Wojcinski has lectured at the Ontario Veterinary College and the University of Maryland and authored/co-authored numerous scientific reports, manuscripts, and book chapters. He is Co-Editor for the following books: " The Illustrated Dictionary of Toxicologic Pathology & Safety Science " (published in 2019); " Current Topics in Nonclinical Drug Development, Volume 1 " (published in 2021); " Guideposts for Veterinary Professionals " (published in 2021); " Road to Greatness " (published in 2022); " Toxicologic Pathology: A Primer " (published in 2024); " Current Topics in Nonclinical Drug Development, Volume 2" (published in 2024); " Toxicologic Pathology, Nonclinical Safety Assessment , 3rd Edition" (published in 2025); and " Current Topics in Nonclinical Drug Development, Volume 3 " (due to be published in 2025). Robert H. Spaet''s expertise lies in toxicologic pathology in drug safety assessment, with 45+ years'' experience in the field. He is accredited by the International Academy of Toxicologic Pathology and is certified as a Diplomate, American Board of Toxicology (1989-2025). He obtained his BS and MS degrees in Zoology from Eastern Illinois University and began his career as a Sr. Research Technician at the Franklin McClean Memorial Research Institute, University of Chicago, before joining GD Searle Laboratories as a Parapathologist. He became a Research/Teaching Assistant at the University of Oklahoma Health Sciences Center and completed coursework toward a PhD in Anatomic and Experimental Pathology before joining Ciba-Geigy Pharmaceuticals as a Scientist II in Pathology, Preclinical Safety.

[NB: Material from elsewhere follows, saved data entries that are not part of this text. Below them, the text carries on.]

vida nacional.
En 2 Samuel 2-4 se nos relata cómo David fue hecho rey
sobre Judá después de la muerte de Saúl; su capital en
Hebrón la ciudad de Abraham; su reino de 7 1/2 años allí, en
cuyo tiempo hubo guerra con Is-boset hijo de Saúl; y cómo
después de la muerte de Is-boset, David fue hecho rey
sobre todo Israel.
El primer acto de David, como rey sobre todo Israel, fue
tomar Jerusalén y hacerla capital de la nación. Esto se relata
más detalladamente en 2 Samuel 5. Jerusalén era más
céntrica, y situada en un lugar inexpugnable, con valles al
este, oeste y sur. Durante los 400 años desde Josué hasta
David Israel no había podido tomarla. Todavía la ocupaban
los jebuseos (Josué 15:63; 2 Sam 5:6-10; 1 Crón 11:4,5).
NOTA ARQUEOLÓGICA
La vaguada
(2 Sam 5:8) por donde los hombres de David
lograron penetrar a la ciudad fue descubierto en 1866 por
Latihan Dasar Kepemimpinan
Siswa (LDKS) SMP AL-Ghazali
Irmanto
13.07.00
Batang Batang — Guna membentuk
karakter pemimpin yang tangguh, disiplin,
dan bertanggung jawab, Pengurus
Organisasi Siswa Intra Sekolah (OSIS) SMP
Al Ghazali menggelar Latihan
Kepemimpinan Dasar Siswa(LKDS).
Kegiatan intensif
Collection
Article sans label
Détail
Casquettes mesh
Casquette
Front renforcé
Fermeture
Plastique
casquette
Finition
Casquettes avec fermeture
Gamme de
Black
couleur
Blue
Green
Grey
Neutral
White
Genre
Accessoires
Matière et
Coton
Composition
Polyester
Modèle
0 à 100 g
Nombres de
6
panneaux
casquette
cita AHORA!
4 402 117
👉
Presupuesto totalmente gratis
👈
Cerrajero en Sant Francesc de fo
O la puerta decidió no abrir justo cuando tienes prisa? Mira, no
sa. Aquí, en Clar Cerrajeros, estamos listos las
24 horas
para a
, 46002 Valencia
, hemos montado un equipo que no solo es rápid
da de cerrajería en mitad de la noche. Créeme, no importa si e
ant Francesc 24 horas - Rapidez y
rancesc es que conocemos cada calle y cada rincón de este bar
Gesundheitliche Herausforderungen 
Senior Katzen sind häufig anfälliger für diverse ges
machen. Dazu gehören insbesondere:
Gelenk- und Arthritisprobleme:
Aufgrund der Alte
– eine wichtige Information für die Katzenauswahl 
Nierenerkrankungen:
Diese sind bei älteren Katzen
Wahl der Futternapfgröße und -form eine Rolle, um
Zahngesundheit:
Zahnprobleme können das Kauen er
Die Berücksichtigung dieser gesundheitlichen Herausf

He also completed his oral and written exams for a PhD in Anatomic Pathology at the University of Medicine and Dentistry of New Jersey while working for CIBA. Robert has written many scientific papers in the field of toxicology and toxicologic pathology and holds full membership in several prominent professional societies including the Society of Toxicologic Pathology (US [Silver Member/Silver & Bronze Most Valuable Contributor] and Europe), Society of Toxicology, American College of Toxicology, and is a member of the Roundtable of Toxicology Consultants. While at CIBA/Novartis, he held a series of positions of increasing responsibility to eventually become Director, Translational Sciences, Novartis Institutes for Biomedical Research, Dept of Pathology. His professional experience was broadened as an Exchange Pathologist with CIBA in Basel, Switzerland (1987,1988). He served as International Project Team Preclinical Safety representative for several compounds in development, including two successfully marketed (blockbuster) 2nd and 3rd generation bisphosphonates developed to ameliorate bone loss, Aredia® and Zometa®. In this capacity he authored extensive safety summaries in support of IND/NDA/CTX drug submissions and represented the company as a preclinical safety expert before the FDA and EMEA. For these successes, he was awarded The President''s Distinguished Scientist Citation and The President''s Distinguished Fellow Award. Among other professional activities, he participated in the team teaching of Toxicologic Pathology as an Adjunct Professor in the School of Allied Health Sciences at the UMDNJ from 1999 to 2006.

Post-retirement, Robert remains active in toxicologic pathology and nonclinical safety, having established a consultancy, RSPathologics, LLC, in 2013. He co-edited The Illustrated Dictionary of Toxicologic Pathology and Safety Science (May ''19, CRC Press), which was considered the first of its kind published work in the non-clinical safety community. Within a year and a half of publication, the book ranked #5 among the top 100 pharmaceutical texts of all time by BookAuthority https:// bookauthority. org/ about. He recently completed co-editing Toxicologic Pathology: A Primer (March ''24, CRC Press ) . He has been a member of several high-profile groups, including the Society of Toxicologic Pathology''s Science and Regulatory Policy Committee, the STP Membership, Fundraising (Co-Chair) and Tox/Path Forum (Chair) Committees, and the European Society of T.